- Direction -
Set down the full listing exactly as given. Any pictures are to be left out.

>> BEGIN Given data

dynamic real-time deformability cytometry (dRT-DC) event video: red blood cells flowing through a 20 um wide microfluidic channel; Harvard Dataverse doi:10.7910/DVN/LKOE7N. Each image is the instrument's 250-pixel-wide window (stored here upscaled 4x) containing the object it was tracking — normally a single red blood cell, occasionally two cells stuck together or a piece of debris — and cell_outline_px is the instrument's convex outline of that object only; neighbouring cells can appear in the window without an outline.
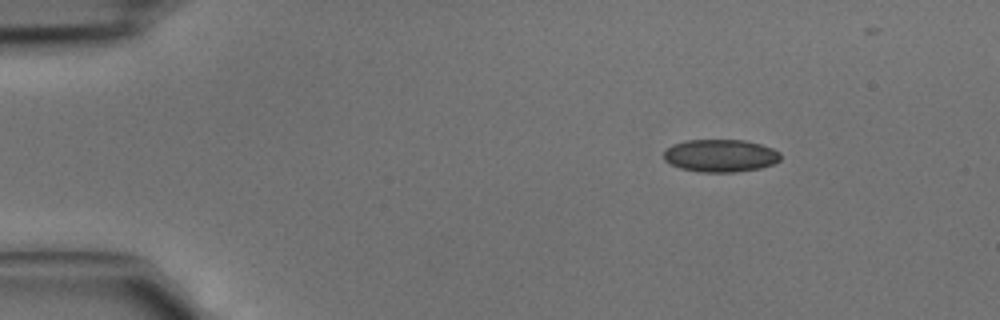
{"species": "common noctule bat (a hibernating species)", "species_latin": "Nyctalus noctula", "temperature_condition": "cold", "stored_images_in_passage": 3, "camera_frame_rate_fps": 3000, "um_per_image_px": 0.085, "animal": {"sex": "male", "body_mass_g": 15.6}, "frame": {"image": 1, "passage_image": 1, "time_ms": 0.0, "image_size_px": [1000, 320], "cell_outline_px": [[780, 160], [772, 164], [760, 168], [736, 172], [700, 172], [680, 168], [664, 160], [664, 152], [672, 144], [684, 140], [744, 140], [760, 144], [772, 148], [780, 152]], "centroid_in_image_um": [61.23, 13.23], "position_along_channel_um": 23.8, "area_um2": 22.2}}
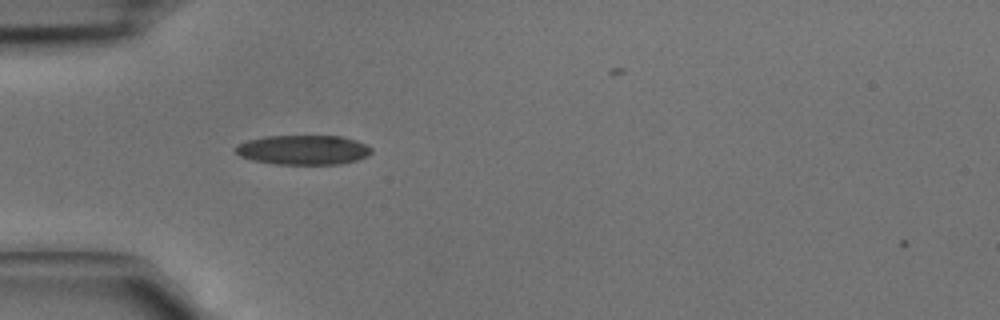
{"frame": {"image": 2, "passage_image": 3, "time_ms": 0.667, "image_size_px": [1000, 320], "cell_outline_px": [[372, 152], [368, 156], [356, 160], [340, 164], [276, 164], [252, 160], [240, 156], [232, 148], [236, 144], [248, 140], [264, 136], [340, 136], [356, 140], [372, 148]], "centroid_in_image_um": [25.74, 12.74], "position_along_channel_um": 59.3, "area_um2": 23.52}}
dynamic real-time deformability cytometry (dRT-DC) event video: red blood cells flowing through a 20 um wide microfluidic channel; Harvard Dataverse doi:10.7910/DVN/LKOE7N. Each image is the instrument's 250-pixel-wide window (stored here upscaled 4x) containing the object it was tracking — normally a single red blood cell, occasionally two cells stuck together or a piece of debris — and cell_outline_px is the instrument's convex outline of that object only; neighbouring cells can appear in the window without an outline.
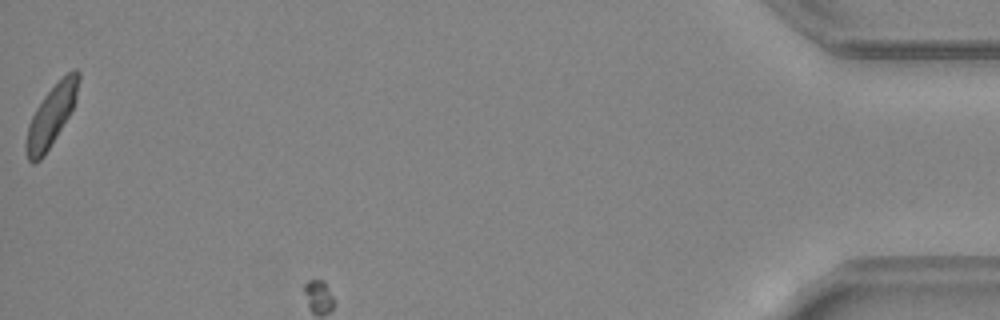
{"species": "common noctule bat (a hibernating species)", "species_latin": "Nyctalus noctula", "temperature_condition": "warm", "stored_images_in_passage": 33, "camera_frame_rate_fps": 3000, "um_per_image_px": 0.085, "animal": {"sex": "female", "body_mass_g": 24.6, "forearm_length_mm": 56.2}, "frame": {"image": 1, "passage_image": 33, "time_ms": 10.667, "image_size_px": [1000, 320], "cell_outline_px": [[80, 80], [76, 100], [68, 116], [44, 156], [36, 164], [32, 164], [28, 160], [24, 144], [28, 124], [36, 108], [44, 96], [68, 72], [76, 68], [80, 72]], "centroid_in_image_um": [4.34, 9.87], "position_along_channel_um": 430.9, "area_um2": 18.38}}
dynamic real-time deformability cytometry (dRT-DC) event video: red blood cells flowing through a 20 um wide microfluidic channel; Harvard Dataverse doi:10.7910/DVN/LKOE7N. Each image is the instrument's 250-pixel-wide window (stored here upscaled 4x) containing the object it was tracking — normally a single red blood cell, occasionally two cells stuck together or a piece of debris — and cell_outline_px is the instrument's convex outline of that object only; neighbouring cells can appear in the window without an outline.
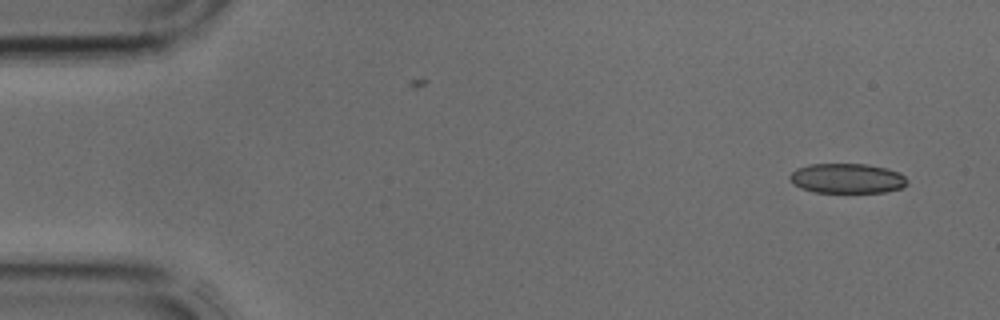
{"species": "common noctule bat (a hibernating species)", "species_latin": "Nyctalus noctula", "temperature_condition": "cold", "stored_images_in_passage": 2, "camera_frame_rate_fps": 3000, "um_per_image_px": 0.085, "animal": {"sex": "male", "body_mass_g": 17.9, "forearm_length_mm": 54.2}, "frame": {"image": 1, "passage_image": 2, "time_ms": 0.333, "image_size_px": [1000, 320], "cell_outline_px": [[908, 184], [900, 188], [884, 192], [812, 192], [800, 188], [792, 184], [788, 176], [796, 168], [808, 164], [868, 164], [888, 168], [900, 172], [908, 180]], "centroid_in_image_um": [71.99, 15.15], "position_along_channel_um": 13.0, "area_um2": 20.69}}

>> END Given data

- Result of this exercise -
dynamic real-time deformability cytometry (dRT-DC) event video: red blood cells flowing through a 20 um wide microfluidic channel; Harvard Dataverse doi:10.7910/DVN/LKOE7N. Each image is the instrument's 250-pixel-wide window (stored here upscaled 4x) containing the object it was tracking — normally a single red blood cell, occasionally two cells stuck together or a piece of debris — and cell_outline_px is the instrument's convex outline of that object only; neighbouring cells can appear in the window without an outline.
{"species": "common noctule bat (a hibernating species)", "species_latin": "Nyctalus noctula", "temperature_condition": "cold", "stored_images_in_passage": 3, "camera_frame_rate_fps": 3000, "um_per_image_px": 0.085, "animal": {"sex": "male", "body_mass_g": 15.6}, "frame": {"image": 1, "passage_image": 1, "time_ms": 0.0, "image_size_px": [1000, 320], "cell_outline_px": [[780, 160], [772, 164], [760, 168], [736, 172], [700, 172], [680, 168], [664, 160], [664, 152], [672, 144], [684, 140], [744, 140], [760, 144], [772, 148], [780, 152]], "centroid_in_image_um": [61.23, 13.23], "position_along_channel_um": 23.8, "area_um2": 22.2}}
{"frame": {"image": 2, "passage_image": 3, "time_ms": 0.667, "image_size_px": [1000, 320], "cell_outline_px": [[372, 152], [368, 156], [356, 160], [340, 164], [276, 164], [252, 160], [240, 156], [232, 148], [236, 144], [248, 140], [264, 136], [340, 136], [356, 140], [372, 148]], "centroid_in_image_um": [25.74, 12.74], "position_along_channel_um": 59.3, "area_um2": 23.52}}
dynamic real-time deformability cytometry (dRT-DC) event video: red blood cells flowing through a 20 um wide microfluidic channel; Harvard Dataverse doi:10.7910/DVN/LKOE7N. Each image is the instrument's 250-pixel-wide window (stored here upscaled 4x) containing the object it was tracking — normally a single red blood cell, occasionally two cells stuck together or a piece of debris — and cell_outline_px is the instrument's convex outline of that object only; neighbouring cells can appear in the window without an outline.
{"species": "common noctule bat (a hibernating species)", "species_latin": "Nyctalus noctula", "temperature_condition": "warm", "stored_images_in_passage": 33, "camera_frame_rate_fps": 3000, "um_per_image_px": 0.085, "animal": {"sex": "female", "body_mass_g": 24.6, "forearm_length_mm": 56.2}, "frame": {"image": 1, "passage_image": 33, "time_ms": 10.667, "image_size_px": [1000, 320], "cell_outline_px": [[80, 80], [76, 100], [68, 116], [44, 156], [36, 164], [32, 164], [28, 160], [24, 144], [28, 124], [36, 108], [44, 96], [68, 72], [76, 68], [80, 72]], "centroid_in_image_um": [4.34, 9.87], "position_along_channel_um": 430.9, "area_um2": 18.38}}
dynamic real-time deformability cytometry (dRT-DC) event video: red blood cells flowing through a 20 um wide microfluidic channel; Harvard Dataverse doi:10.7910/DVN/LKOE7N. Each image is the instrument's 250-pixel-wide window (stored here upscaled 4x) containing the object it was tracking — normally a single red blood cell, occasionally two cells stuck together or a piece of debris — and cell_outline_px is the instrument's convex outline of that object only; neighbouring cells can appear in the window without an outline.
{"species": "common noctule bat (a hibernating species)", "species_latin": "Nyctalus noctula", "temperature_condition": "cold", "stored_images_in_passage": 2, "camera_frame_rate_fps": 3000, "um_per_image_px": 0.085, "animal": {"sex": "male", "body_mass_g": 17.9, "forearm_length_mm": 54.2}, "frame": {"image": 1, "passage_image": 2, "time_ms": 0.333, "image_size_px": [1000, 320], "cell_outline_px": [[908, 184], [900, 188], [884, 192], [812, 192], [800, 188], [792, 184], [788, 176], [796, 168], [808, 164], [868, 164], [888, 168], [900, 172], [908, 180]], "centroid_in_image_um": [71.99, 15.15], "position_along_channel_um": 13.0, "area_um2": 20.69}}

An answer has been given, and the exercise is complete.